Do many of us nowadays have work histories that resemble an immaculate CV, a document which aims to illustrate a single-minded acceleration up the chosen career path, with no embarrassing gaps? Presumably these would be the same people whose lives mirror those sun-drenched cradle-to-serene- retirement insurance advertisements. Real people, says Ruth Hawthorn, have chequered careers, punctuated by false starts, time out and dramatic changes of direction, and her own is no exception.
One of the problems with careers guidance, she says, is that it is often "based on the assumption that career choice is an entirely rational process: the person weighs up all the options and then a trained adviser helps them make an informed choice, a choice for life". For some of us this may be true, she says, but most people get their ideas about work from "a huge range of influences, notably the media. My own career bears this out".
At school (Downe House) she had no idea what she wanted to do later, and hints that she disliked constantly being asked. "People who have clear images of their future role are the lucky ones; for those who don't it is important to postpone choice as long as possible. Adults always ask children 'What do you want to be when you grow up?' and you feel you have to have an answer, otherwise you feel a fool." The answer you give can become a fixed idea, she says, and you can become trapped by an inappropriate choice made too young.
Having resisted these pressures, Ruth, now aged 51, took a degree in philosophy and economics at Cambridge. A stint in educational publishing afterwards sparked off a sense of the importance of education, and a PGCE and two years in an Essex secondary school came next, which turned out to be "much harder than I expected". An MA in sociology was followed by an eight-year career break spent looking after her two children, returning to work for the Cambridgeshire Community Education Service where she started an educational guidance service for adults. Her work for the National Institute for Careers Education and Counselling, where she is currently the senior fellow, has involved various applied research and development projects, including one looking at careers guidance across the European Union.
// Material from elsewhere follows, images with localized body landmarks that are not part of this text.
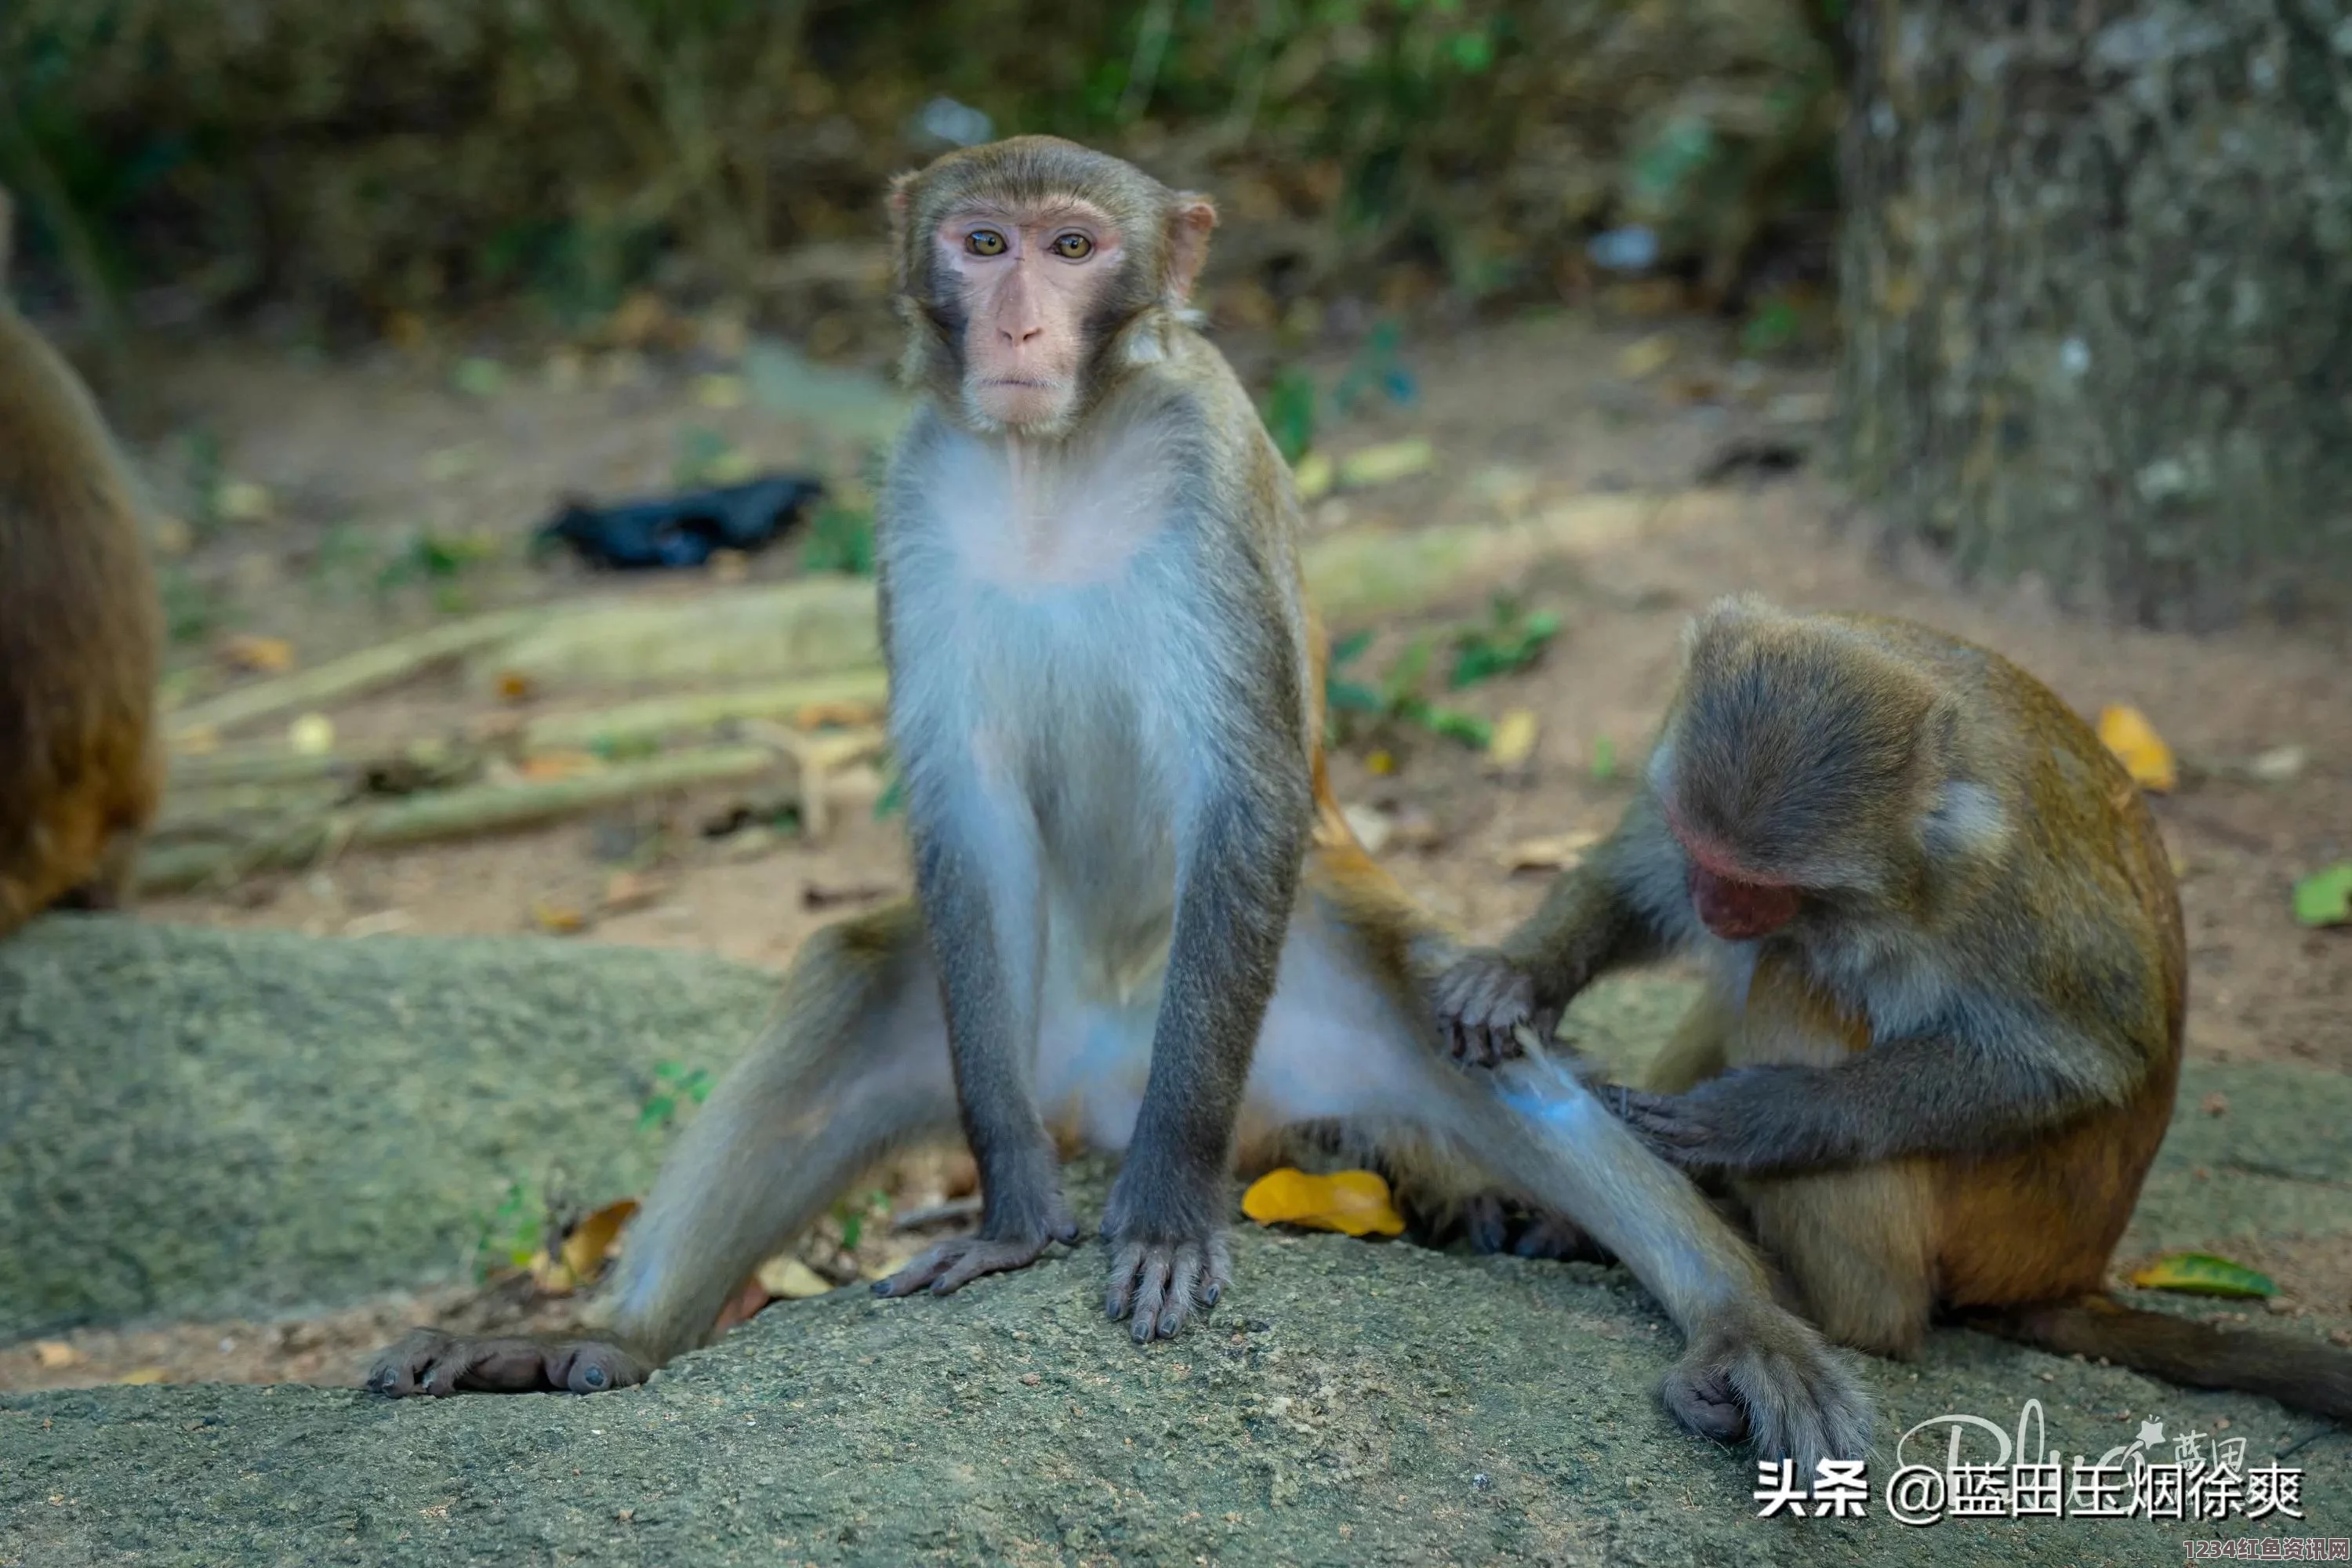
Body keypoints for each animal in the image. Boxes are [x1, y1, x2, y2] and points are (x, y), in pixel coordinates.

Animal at [372, 135, 1872, 1476]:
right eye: (985, 244)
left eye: (1076, 247)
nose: (1022, 320)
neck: (1052, 462)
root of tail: (1097, 1085)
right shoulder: (912, 489)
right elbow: (962, 811)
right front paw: (1012, 1218)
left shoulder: (1210, 470)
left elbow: (1245, 790)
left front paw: (1156, 1217)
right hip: (1008, 1031)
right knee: (849, 978)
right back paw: (607, 1339)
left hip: (1302, 1008)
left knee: (1470, 1034)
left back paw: (1737, 1317)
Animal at [1430, 597, 2352, 1420]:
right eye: (1702, 856)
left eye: (1759, 883)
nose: (1714, 906)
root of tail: (2067, 1273)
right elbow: (1631, 884)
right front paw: (1514, 975)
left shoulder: (2006, 885)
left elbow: (2081, 1060)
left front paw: (1764, 1117)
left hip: (2002, 1220)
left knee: (1788, 976)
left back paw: (1822, 1303)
"Almost all the work we do at NICEC is about trying to help schools make the best use of the resources there are, making suggestions to training and enterprise councils and schools about how provision could be improved." Therefore, she says, she is particularly excited about the opportunity that The TES research fellowship at Lucy Cavendish College, Cambridge, has provided to "stand back from this work and look at how people make career choices. Perhaps this will provide an insight into how we can adjust careers guidance".
Without wishing to make guesses about the results of her research before it has begun, she nevertheless suspects that the influence of the media on the way young people view certain jobs is potent. On the one hand the media is used for "sensible" careers advice: videos, TV programmes and radio phone-ins, and on the other, drama, soap operas and advertisements are setting up and recycling a plethora of stereotypes about what it is like to be a doctor, a vet or a milkman.
Or, indeed, a teacher. Ruth Hawthorn said she had not seen the recent Channel 4 drama Hearts and Minds, whose picture of a school from hell with a staff to match must have tempted even the most sanguine of PGCE students to throw in the towel, but she agreed that most screen teachers present a far from glamorous and often anachronistic image of the profession.
"People are picking up these stereotypes about what certain jobs are like and the lifestyles associated with them from a huge range of sources, often programmes or adverts which are put out with a completely different purpose in mind. They may derive from accurate information, or from what it was like to do that job 20 or 30 years ago. Given how powerful these images are, it is important to explore them so that we can equip young people to look at them critically and rationally."
She will also study a group of older people who have changed career, and suspects that the influence of unrealistic stereotypes here will prove less strong. The issue for them, she says, whether they are women returning after child rearing or men forced into job changes through redundancy, is helping to convince employers that a "gap" on the CV is not a void. "People need someone to say 'you can present this positively'; it's not only a matter of convincing employers, but of seeing it that way yourself."